-- EXERCISE PROMPT --
Copy everything from the line containing "Rendered at 1241 by 1754 pixels." down to the line containing "table_cell [42, 1364, 131, 1416]", including both of those lines, and reproduce that data verbatim.

-- DATA SUPPLIED --
________________________

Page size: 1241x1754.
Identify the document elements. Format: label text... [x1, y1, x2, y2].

________________________

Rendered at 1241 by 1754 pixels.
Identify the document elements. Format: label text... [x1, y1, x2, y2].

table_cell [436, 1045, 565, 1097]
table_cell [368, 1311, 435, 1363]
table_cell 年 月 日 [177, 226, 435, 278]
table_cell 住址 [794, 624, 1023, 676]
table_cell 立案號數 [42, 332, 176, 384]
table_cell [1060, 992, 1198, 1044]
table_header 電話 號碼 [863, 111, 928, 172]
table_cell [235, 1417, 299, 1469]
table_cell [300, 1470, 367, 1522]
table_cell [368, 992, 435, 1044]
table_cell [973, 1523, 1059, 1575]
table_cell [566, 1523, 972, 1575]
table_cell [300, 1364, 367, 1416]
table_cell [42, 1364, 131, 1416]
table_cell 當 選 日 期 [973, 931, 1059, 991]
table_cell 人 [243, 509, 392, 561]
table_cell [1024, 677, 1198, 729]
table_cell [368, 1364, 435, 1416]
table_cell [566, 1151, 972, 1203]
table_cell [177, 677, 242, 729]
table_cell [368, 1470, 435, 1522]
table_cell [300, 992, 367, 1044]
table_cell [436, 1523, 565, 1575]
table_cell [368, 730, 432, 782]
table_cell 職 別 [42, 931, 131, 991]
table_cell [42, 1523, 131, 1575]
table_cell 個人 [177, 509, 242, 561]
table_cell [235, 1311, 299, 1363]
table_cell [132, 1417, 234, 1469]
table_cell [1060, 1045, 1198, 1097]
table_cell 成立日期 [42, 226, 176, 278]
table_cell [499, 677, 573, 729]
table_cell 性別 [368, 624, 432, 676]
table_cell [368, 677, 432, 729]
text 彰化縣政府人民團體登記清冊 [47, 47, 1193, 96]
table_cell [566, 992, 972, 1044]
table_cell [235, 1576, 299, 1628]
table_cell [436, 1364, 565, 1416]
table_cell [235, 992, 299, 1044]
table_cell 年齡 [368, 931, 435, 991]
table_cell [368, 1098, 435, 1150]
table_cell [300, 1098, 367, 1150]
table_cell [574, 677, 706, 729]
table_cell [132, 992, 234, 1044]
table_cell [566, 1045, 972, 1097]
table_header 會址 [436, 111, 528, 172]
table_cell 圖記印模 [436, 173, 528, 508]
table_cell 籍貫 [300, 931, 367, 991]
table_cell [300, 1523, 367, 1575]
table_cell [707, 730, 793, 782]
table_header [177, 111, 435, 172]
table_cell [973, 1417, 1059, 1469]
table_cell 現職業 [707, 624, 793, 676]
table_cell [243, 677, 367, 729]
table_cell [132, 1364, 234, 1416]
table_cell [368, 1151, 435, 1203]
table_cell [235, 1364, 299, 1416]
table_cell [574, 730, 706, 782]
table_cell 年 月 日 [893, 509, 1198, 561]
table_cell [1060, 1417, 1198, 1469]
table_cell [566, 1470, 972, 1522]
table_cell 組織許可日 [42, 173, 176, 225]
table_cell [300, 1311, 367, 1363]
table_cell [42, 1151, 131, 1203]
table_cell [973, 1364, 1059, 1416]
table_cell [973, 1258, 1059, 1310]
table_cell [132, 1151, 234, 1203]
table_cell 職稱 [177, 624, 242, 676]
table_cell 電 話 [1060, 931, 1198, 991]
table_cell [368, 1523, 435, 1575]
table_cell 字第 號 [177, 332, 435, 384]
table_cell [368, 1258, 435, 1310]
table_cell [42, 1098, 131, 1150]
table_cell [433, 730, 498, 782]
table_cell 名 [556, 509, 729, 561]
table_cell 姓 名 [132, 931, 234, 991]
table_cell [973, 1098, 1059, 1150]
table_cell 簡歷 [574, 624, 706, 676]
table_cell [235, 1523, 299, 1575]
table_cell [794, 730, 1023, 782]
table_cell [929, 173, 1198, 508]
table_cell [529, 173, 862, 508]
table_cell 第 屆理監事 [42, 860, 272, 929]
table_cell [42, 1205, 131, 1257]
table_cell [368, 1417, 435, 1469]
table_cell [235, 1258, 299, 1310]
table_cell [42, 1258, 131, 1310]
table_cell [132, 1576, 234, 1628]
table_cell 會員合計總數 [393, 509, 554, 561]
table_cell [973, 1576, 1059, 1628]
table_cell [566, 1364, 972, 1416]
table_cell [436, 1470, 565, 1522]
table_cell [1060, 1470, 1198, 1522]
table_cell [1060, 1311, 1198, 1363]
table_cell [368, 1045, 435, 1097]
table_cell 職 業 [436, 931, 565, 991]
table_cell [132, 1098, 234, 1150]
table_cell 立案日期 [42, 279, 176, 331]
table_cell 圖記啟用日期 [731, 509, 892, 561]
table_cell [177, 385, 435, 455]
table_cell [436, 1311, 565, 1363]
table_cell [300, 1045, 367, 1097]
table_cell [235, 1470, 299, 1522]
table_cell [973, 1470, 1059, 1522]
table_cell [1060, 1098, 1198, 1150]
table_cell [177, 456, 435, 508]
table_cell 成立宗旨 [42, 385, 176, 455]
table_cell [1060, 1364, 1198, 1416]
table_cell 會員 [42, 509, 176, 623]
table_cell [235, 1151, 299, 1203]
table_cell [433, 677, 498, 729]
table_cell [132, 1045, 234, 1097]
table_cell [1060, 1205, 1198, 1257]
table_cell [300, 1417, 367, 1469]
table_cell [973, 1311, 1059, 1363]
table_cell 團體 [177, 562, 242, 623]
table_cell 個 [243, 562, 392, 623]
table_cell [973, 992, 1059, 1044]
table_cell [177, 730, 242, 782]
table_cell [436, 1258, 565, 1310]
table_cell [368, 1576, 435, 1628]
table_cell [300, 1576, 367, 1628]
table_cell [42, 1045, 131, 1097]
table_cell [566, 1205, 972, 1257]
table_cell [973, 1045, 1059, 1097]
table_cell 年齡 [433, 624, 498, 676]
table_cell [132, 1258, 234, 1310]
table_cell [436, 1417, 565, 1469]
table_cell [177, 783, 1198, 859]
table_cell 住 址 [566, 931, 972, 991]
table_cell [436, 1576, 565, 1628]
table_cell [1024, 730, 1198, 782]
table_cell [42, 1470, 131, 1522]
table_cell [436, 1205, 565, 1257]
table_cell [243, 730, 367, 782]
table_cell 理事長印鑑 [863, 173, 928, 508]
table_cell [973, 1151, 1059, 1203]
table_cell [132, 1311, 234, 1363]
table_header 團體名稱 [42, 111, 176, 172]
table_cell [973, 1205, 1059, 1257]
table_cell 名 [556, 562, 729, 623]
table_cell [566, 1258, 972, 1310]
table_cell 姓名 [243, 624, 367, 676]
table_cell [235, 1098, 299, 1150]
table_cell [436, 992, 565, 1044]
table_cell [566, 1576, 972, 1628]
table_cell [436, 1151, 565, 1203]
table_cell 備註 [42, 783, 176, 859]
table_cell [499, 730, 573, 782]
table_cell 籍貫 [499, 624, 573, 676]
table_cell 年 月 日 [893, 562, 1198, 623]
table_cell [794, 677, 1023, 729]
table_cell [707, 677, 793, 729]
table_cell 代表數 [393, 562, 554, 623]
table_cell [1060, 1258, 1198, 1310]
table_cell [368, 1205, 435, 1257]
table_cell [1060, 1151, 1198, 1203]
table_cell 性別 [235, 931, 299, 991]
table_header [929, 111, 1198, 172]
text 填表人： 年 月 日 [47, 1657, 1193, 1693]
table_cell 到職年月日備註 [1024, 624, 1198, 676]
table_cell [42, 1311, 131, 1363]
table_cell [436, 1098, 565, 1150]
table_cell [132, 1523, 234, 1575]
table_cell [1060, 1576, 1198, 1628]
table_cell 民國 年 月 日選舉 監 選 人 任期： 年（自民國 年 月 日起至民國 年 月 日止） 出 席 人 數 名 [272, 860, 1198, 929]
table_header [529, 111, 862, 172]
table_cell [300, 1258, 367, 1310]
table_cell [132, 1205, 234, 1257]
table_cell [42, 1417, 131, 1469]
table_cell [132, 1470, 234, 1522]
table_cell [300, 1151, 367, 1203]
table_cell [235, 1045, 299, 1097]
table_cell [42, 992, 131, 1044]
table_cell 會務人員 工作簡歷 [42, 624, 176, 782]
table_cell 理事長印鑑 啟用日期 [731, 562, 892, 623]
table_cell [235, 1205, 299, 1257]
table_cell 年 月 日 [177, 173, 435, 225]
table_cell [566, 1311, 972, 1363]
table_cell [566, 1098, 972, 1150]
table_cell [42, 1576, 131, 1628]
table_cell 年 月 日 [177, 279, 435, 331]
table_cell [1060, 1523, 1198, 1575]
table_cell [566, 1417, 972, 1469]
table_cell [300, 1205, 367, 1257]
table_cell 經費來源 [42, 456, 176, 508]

________________________

-- TASK ANSWER --
Rendered at 1241 by 1754 pixels.
Identify the document elements. Format: label text... [x1, y1, x2, y2].

table_cell [436, 1045, 565, 1097]
table_cell [368, 1311, 435, 1363]
table_cell 年 月 日 [177, 226, 435, 278]
table_cell 住址 [794, 624, 1023, 676]
table_cell 立案號數 [42, 332, 176, 384]
table_cell [1060, 992, 1198, 1044]
table_header 電話 號碼 [863, 111, 928, 172]
table_cell [235, 1417, 299, 1469]
table_cell [300, 1470, 367, 1522]
table_cell [368, 992, 435, 1044]
table_cell [973, 1523, 1059, 1575]
table_cell [566, 1523, 972, 1575]
table_cell [300, 1364, 367, 1416]
table_cell [42, 1364, 131, 1416]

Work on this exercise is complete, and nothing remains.